§ Given information
-----

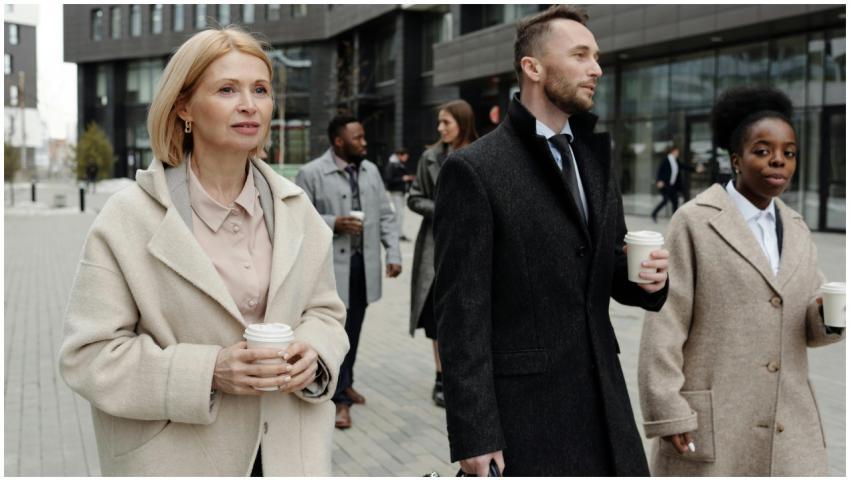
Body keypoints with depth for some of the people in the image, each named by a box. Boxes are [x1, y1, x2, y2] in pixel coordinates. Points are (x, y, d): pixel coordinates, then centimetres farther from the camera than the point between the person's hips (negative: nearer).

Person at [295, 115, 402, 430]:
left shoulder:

-----

Everything in the material must be duplicated exactly, except the pictures.

§ Answer to this exercise
Body keypoints with depth for some of the people in the image, each named by a box. Boxes are [x1, y1, x2, y2] in pixel coordinates. Points are (x, y, d): pixel coordinates, then centimetres farther from the camera than the point between the person's hips (negative: nearer).

Person at [295, 115, 402, 430]:
left shoulder:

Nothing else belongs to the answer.